(Source data)
++++++++++++++++++++
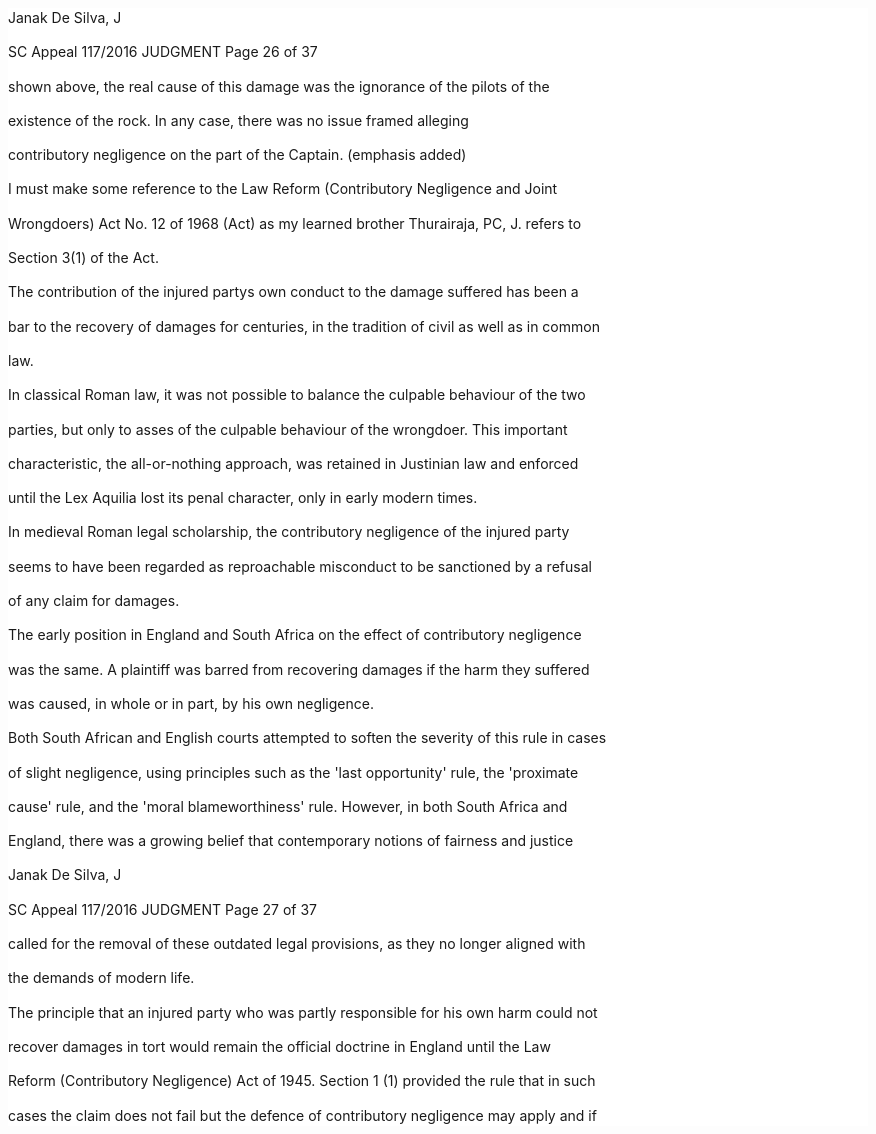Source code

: Janak De Silva, J

SC Appeal 117/2016 JUDGMENT Page 26 of 37

shown above, the real cause of this damage was the ignorance of the pilots of the

existence of the rock. In any case, there was no issue framed alleging

contributory negligence on the part of the Captain. (emphasis added)

I must make some reference to the Law Reform (Contributory Negligence and Joint

Wrongdoers) Act No. 12 of 1968 (Act) as my learned brother Thurairaja, PC, J. refers to

Section 3(1) of the Act.

The contribution of the injured partys own conduct to the damage suffered has been a

bar to the recovery of damages for centuries, in the tradition of civil as well as in common

law.

In classical Roman law, it was not possible to balance the culpable behaviour of the two

parties, but only to asses of the culpable behaviour of the wrongdoer. This important

characteristic, the all-or-nothing approach, was retained in Justinian law and enforced

until the Lex Aquilia lost its penal character, only in early modern times.

In medieval Roman legal scholarship, the contributory negligence of the injured party

seems to have been regarded as reproachable misconduct to be sanctioned by a refusal

of any claim for damages.

The early position in England and South Africa on the effect of contributory negligence

was the same. A plaintiff was barred from recovering damages if the harm they suffered

was caused, in whole or in part, by his own negligence.

Both South African and English courts attempted to soften the severity of this rule in cases

of slight negligence, using principles such as the 'last opportunity' rule, the 'proximate

cause' rule, and the 'moral blameworthiness' rule. However, in both South Africa and

England, there was a growing belief that contemporary notions of fairness and justice

Janak De Silva, J

SC Appeal 117/2016 JUDGMENT Page 27 of 37

called for the removal of these outdated legal provisions, as they no longer aligned with

the demands of modern life.

The principle that an injured party who was partly responsible for his own harm could not

recover damages in tort would remain the official doctrine in England until the Law

Reform (Contributory Negligence) Act of 1945. Section 1 (1) provided the rule that in such

cases the claim does not fail but the defence of contributory negligence may apply and if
++++++++++++++++++++
What the task requires: Quote all the rows above word for word, leaving out the pictures.

Result:
Source code

: Janak De Silva, J

SC Appeal 117/2016 JUDGMENT Page 26 of 37

shown above, the real cause of this damage was the ignorance of the pilots of the

existence of the rock. In any case, there was no issue framed alleging

contributory negligence on the part of the Captain. (emphasis added)

I must make some reference to the Law Reform (Contributory Negligence and Joint

Wrongdoers) Act No. 12 of 1968 (Act) as my learned brother Thurairaja, PC, J. refers to

Section 3(1) of the Act.

The contribution of the injured partys own conduct to the damage suffered has been a

bar to the recovery of damages for centuries, in the tradition of civil as well as in common

law.

In classical Roman law, it was not possible to balance the culpable behaviour of the two

parties, but only to asses of the culpable behaviour of the wrongdoer. This important

characteristic, the all-or-nothing approach, was retained in Justinian law and enforced

until the Lex Aquilia lost its penal character, only in early modern times.

In medieval Roman legal scholarship, the contributory negligence of the injured party

seems to have been regarded as reproachable misconduct to be sanctioned by a refusal

of any claim for damages.

The early position in England and South Africa on the effect of contributory negligence

was the same. A plaintiff was barred from recovering damages if the harm they suffered

was caused, in whole or in part, by his own negligence.

Both South African and English courts attempted to soften the severity of this rule in cases

of slight negligence, using principles such as the 'last opportunity' rule, the 'proximate

cause' rule, and the 'moral blameworthiness' rule. However, in both South Africa and

England, there was a growing belief that contemporary notions of fairness and justice

Janak De Silva, J

SC Appeal 117/2016 JUDGMENT Page 27 of 37

called for the removal of these outdated legal provisions, as they no longer aligned with

the demands of modern life.

The principle that an injured party who was partly responsible for his own harm could not

recover damages in tort would remain the official doctrine in England until the Law

Reform (Contributory Negligence) Act of 1945. Section 1 (1) provided the rule that in such

cases the claim does not fail but the defence of contributory negligence may apply and if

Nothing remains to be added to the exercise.